**TEXT PROVIDED**
The BMW CCA Foundation (just next door to the performance center) has offered to provide tours of their facility to PCD deliveries. It's worth it. There's tons of stuff from race cars to pieces (cars) from the old Zentrum that is currently closed. It also has stuff available for sale...including pieces off of BMW race cars.


----------



## calbears96 (Oct 31, 2009)

JimD1 said:


> Asheville is another possible stop on your way home. The Grove Park Inn is a historic and nice place to stay there. There is also a huge old mansion to explore, I forget the name.


Believe it's the Biltmore Estate


----------



## DDGator (Mar 4, 2013)

Worth it? Yes. Done it twice and will do it every time, without question.


----------



## ksuderman (Mar 15, 2016)

Just another vote in favor of the PCD + School; definitely worth it. There is nothing like tracking someone else's car where you don't have to worry about the tire and brake wear!


----------



## SloTUrtle (Aug 30, 2016)

How was the food at the hotel or just not worth it and just Yelp a better place instead??


----------



## M2Pilot (Jun 1, 2007)

The dinner that BMW paid for at the hotel was OK but if it hadn't been free, I would have gone somewhere else & eaten better. Breakfast was convenient & good.


----------



## Pinball81 (Oct 24, 2006)

calbears96 said:


> The BMW CCA Foundation (just next door to the performance center) has offered to provide tours of their facility to PCD deliveries. It's worth it. There's tons of stuff from race cars to pieces (cars) from the old Zentrum that is currently closed. It also has stuff available for sale...including pieces off of BMW race cars.


I did PCD last week... Unfortunately, the CCA closed their doors to tours. Apparently it was becoming too overwhelming for them. So, our day was a little shorter than the normal experience.

And we were told the factory and Zentrum Museum would not reopen to tours until 2018!!! Hard to believe. You do get a certificate that allows you to visit again after they are open again.


----------



## calbears96 (Oct 31, 2009)

Pinball81 said:


> I did PCD last week... Unfortunately, the CCA closed their doors to tours. Apparently it was becoming too overwhelming for them. So, our day was a little shorter than the normal experience.
> 
> And we were told the factory and Zentrum Museum would not reopen to tours until 2018!!! Hard to believe. You do get a certificate that allows you to visit again after they are open again.


Bummer on CCA being overwhelmed.


----------



## Vitacura (Jul 22, 2005)

**YOUR TASKS**
A. Answer these questions from the BMW delivery thread:
(i) Which hotel is recommended as a historic place to stay in Asheville?
(ii) How did M2Pilot describe breakfast at the hotel?
(iii) Until what year were the factory and Zentrum Museum said to be closed to tours?
B. Write the next part of the BMW delivery thread, starting right after its last line.

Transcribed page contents
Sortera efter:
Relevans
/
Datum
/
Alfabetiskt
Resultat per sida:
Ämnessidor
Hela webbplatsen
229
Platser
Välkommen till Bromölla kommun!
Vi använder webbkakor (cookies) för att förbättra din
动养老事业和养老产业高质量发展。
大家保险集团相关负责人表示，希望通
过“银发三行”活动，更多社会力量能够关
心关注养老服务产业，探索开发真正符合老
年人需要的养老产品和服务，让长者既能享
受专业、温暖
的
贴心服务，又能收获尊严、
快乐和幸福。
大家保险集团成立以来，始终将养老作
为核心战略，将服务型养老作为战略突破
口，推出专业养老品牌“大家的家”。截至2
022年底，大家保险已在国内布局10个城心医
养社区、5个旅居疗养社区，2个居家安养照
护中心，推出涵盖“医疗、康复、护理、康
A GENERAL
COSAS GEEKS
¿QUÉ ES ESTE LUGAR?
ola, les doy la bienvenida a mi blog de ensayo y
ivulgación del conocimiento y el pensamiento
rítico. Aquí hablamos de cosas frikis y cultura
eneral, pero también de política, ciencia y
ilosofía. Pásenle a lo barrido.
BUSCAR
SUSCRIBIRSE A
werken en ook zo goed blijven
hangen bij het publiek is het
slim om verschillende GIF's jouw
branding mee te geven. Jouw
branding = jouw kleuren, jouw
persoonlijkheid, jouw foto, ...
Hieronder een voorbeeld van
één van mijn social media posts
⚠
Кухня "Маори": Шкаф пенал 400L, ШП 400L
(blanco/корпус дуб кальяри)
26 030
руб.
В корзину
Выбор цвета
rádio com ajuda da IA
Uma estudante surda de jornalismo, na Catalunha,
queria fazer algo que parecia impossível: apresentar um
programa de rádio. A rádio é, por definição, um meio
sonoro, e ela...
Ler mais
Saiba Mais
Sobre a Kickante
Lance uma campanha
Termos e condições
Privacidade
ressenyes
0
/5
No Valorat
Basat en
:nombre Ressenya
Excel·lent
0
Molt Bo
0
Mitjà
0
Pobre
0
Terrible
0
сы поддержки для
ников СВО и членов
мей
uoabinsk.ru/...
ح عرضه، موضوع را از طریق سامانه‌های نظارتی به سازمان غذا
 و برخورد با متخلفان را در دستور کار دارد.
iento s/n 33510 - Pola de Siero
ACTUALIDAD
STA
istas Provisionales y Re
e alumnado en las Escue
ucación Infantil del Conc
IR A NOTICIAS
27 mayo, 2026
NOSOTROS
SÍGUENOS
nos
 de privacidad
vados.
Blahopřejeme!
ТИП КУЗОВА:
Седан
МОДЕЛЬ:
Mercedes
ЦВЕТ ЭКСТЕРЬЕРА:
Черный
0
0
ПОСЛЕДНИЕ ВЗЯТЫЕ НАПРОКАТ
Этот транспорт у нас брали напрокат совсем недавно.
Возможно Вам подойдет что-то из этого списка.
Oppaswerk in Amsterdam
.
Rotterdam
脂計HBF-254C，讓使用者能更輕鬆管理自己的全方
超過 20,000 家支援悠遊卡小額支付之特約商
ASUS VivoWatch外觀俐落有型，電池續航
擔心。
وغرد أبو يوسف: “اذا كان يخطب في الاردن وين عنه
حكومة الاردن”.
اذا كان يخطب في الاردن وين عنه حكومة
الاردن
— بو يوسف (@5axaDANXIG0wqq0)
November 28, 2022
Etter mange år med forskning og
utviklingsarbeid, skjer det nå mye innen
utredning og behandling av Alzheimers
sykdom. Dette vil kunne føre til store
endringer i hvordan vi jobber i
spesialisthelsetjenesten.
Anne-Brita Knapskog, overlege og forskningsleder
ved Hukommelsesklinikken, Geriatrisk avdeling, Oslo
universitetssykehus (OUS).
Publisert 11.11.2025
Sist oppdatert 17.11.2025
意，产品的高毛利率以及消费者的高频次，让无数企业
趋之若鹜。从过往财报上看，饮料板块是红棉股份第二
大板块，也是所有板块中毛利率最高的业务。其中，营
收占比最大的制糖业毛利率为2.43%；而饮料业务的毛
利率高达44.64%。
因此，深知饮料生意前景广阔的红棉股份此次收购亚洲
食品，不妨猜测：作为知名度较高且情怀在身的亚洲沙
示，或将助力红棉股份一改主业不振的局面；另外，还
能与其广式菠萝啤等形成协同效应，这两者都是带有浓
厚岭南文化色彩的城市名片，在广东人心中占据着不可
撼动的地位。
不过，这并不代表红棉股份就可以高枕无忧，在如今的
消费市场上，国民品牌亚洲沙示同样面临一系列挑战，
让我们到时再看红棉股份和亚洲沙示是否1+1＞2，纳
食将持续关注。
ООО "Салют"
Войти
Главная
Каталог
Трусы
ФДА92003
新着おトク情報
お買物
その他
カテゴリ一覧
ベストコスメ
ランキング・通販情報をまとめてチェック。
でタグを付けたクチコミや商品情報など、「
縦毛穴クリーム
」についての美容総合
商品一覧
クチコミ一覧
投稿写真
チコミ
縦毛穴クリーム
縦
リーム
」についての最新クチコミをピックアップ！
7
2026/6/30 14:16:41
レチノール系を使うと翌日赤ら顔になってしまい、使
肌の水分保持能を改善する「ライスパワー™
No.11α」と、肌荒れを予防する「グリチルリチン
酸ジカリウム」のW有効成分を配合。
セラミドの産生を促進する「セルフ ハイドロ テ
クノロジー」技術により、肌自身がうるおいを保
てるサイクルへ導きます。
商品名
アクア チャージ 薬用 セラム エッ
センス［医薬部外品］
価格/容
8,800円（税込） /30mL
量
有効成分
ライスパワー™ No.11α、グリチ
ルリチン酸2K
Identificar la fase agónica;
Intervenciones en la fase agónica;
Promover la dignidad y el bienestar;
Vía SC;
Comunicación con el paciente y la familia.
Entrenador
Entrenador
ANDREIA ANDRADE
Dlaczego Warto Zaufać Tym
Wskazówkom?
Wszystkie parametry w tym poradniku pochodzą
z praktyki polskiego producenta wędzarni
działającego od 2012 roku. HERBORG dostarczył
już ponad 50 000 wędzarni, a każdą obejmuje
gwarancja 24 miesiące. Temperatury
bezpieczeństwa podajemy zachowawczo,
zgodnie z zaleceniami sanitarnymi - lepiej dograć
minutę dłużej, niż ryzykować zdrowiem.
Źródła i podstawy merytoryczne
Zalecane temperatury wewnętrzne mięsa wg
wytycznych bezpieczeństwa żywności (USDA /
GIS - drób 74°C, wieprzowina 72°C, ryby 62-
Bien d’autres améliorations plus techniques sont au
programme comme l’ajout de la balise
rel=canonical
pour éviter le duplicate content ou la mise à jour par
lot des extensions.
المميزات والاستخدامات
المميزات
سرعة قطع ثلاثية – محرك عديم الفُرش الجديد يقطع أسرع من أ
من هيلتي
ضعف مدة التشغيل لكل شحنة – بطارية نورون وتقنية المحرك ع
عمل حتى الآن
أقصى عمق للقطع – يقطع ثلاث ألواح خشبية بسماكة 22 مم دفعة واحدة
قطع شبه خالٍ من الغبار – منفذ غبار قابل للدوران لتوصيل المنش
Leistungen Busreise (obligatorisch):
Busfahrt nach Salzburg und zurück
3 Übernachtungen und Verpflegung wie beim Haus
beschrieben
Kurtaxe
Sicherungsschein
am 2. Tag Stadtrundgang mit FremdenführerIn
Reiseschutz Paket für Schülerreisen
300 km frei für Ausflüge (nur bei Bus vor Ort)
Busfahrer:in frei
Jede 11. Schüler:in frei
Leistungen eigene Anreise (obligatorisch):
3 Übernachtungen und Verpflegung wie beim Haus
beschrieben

**ANSWERS TO THE TASKS**
A.
(i) The Grove Park Inn
(ii) Convenient and good
(iii) 2018

B.
Pinball81 said:


> I did PCD last week... Unfortunately, the CCA closed their doors to tours. Apparently it was becoming too overwhelming for them. So, our day was a little shorter than the normal experience.
> 
> And we were told the factory and Zentrum Museum would not reopen to tours until 2018!!! Hard to believe. You do get a certificate that allows you to visit again after they are open again.


I did PCD last week as well. We were told that they were closed last week because they were out in CA for the week. Instead we got a short driving tour of the area, including the motorcycle track/school area off to the side and a walking tour of the buildings by the Performance Center where vehicles are prepped for delivery, repaired and where the STEP training is done.


----------



## SloTUrtle (Aug 30, 2016)

Man I hope the track day part makes up for everything being close


----------



## sweeney921 (Jun 5, 2016)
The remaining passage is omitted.